> [SHORT EXERCISE] Can you reproduce every line of the material below word for word, leaving the pictures out?

begin DATASET RECORDS

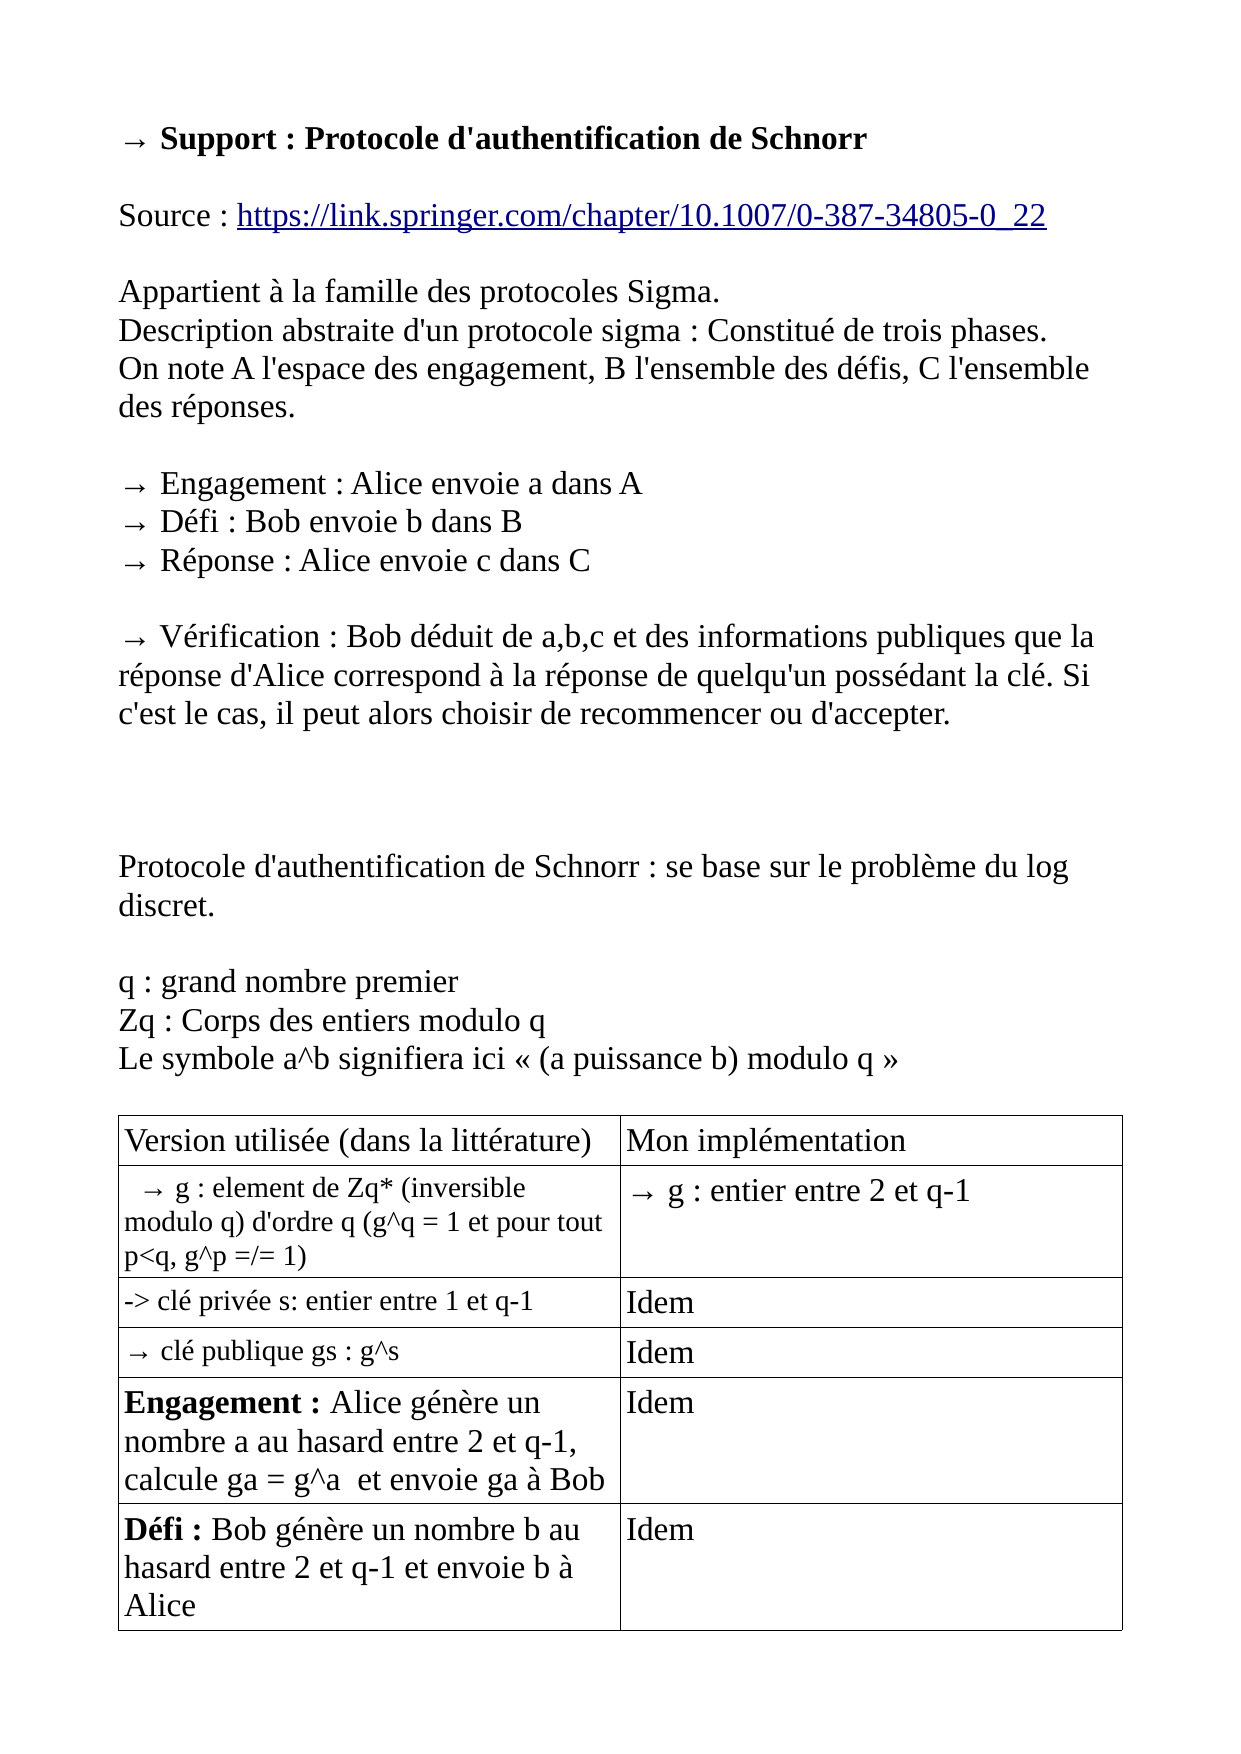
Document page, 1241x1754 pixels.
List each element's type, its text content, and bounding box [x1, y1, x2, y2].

text Zq : Corps des entiers modulo q [118, 1000, 1122, 1038]
text → Réponse : Alice envoie c dans C [118, 540, 1122, 578]
table_cell Idem [621, 1328, 1122, 1377]
table_cell → g : entier entre 2 et q-1 [621, 1166, 1122, 1277]
text q : grand nombre premier [118, 961, 1122, 1000]
table_cell → clé publique gs : g^s [119, 1328, 620, 1377]
table_cell → g : element de Zq* (inversible modulo q) d'ordre q (g^q = 1 et pour tout p<q, g^p =/= 1) [119, 1166, 620, 1277]
text → Engagement : Alice envoie a dans A [118, 463, 1122, 501]
table_cell Idem [621, 1278, 1122, 1327]
text → Vérification : Bob déduit de a,b,c et des informations publiques que la réponse d'Alice correspond à la réponse de quelqu'un possédant la clé. Si c'est le cas, il peut alors choisir de recommencer ou d'accepter. [118, 616, 1122, 731]
table_cell Engagement : Alice génère un nombre a au hasard entre 2 et q-1, calcule ga = g^a et envoie ga à Bob [119, 1378, 620, 1503]
text → Défi : Bob envoie b dans B [118, 501, 1122, 540]
table_cell Défi : Bob génère un nombre b au hasard entre 2 et q-1 et envoie b à Alice [119, 1504, 620, 1630]
table_cell Idem [621, 1378, 1122, 1503]
text Le symbole a^b signifiera ici « (a puissance b) modulo q » [118, 1038, 1122, 1076]
text Description abstraite d'un protocole sigma : Constitué de trois phases. [118, 310, 1122, 348]
text Protocole d'authentification de Schnorr : se base sur le problème du log discret. [118, 846, 1122, 923]
text On note A l'espace des engagement, B l'ensemble des défis, C l'ensemble des réponses. [118, 348, 1122, 425]
table_header Version utilisée (dans la littérature) [119, 1116, 620, 1165]
table_header Mon implémentation [621, 1116, 1122, 1165]
table_cell Idem [621, 1504, 1122, 1630]
table_cell -> clé privée s: entier entre 1 et q-1 [119, 1278, 620, 1327]
text → Support : Protocole d'authentification de Schnorr [118, 118, 1122, 156]
text Source : https://link.springer.com/chapter/10.1007/0-387-34805-0_22 [118, 195, 1122, 233]
text Appartient à la famille des protocoles Sigma. [118, 271, 1122, 310]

end DATASET RECORDS

> [WRITTEN RESPONSE]
Document page, 1241x1754 pixels.
List each element's type, its text content, and bounding box [x1, y1, x2, y2].

text Zq : Corps des entiers modulo q [118, 1000, 1122, 1038]
text → Réponse : Alice envoie c dans C [118, 540, 1122, 578]
table_cell Idem [621, 1328, 1122, 1377]
table_cell → g : entier entre 2 et q-1 [621, 1166, 1122, 1277]
text q : grand nombre premier [118, 961, 1122, 1000]
table_cell → clé publique gs : g^s [119, 1328, 620, 1377]
table_cell → g : element de Zq* (inversible modulo q) d'ordre q (g^q = 1 et pour tout p<q, g^p =/= 1) [119, 1166, 620, 1277]
text → Engagement : Alice envoie a dans A [118, 463, 1122, 501]
table_cell Idem [621, 1278, 1122, 1327]
text → Vérification : Bob déduit de a,b,c et des informations publiques que la réponse d'Alice correspond à la réponse de quelqu'un possédant la clé. Si c'est le cas, il peut alors choisir de recommencer ou d'accepter. [118, 616, 1122, 731]
table_cell Engagement : Alice génère un nombre a au hasard entre 2 et q-1, calcule ga = g^a et envoie ga à Bob [119, 1378, 620, 1503]
text → Défi : Bob envoie b dans B [118, 501, 1122, 540]
table_cell Défi : Bob génère un nombre b au hasard entre 2 et q-1 et envoie b à Alice [119, 1504, 620, 1630]
table_cell Idem [621, 1378, 1122, 1503]
text Le symbole a^b signifiera ici « (a puissance b) modulo q » [118, 1038, 1122, 1076]
text Description abstraite d'un protocole sigma : Constitué de trois phases. [118, 310, 1122, 348]
text Protocole d'authentification de Schnorr : se base sur le problème du log discret. [118, 846, 1122, 923]
text On note A l'espace des engagement, B l'ensemble des défis, C l'ensemble des réponses. [118, 348, 1122, 425]
table_header Version utilisée (dans la littérature) [119, 1116, 620, 1165]
table_header Mon implémentation [621, 1116, 1122, 1165]
table_cell Idem [621, 1504, 1122, 1630]
table_cell -> clé privée s: entier entre 1 et q-1 [119, 1278, 620, 1327]
text → Support : Protocole d'authentification de Schnorr [118, 118, 1122, 156]
text Source : https://link.springer.com/chapter/10.1007/0-387-34805-0_22 [118, 195, 1122, 233]
text Appartient à la famille des protocoles Sigma. [118, 271, 1122, 310]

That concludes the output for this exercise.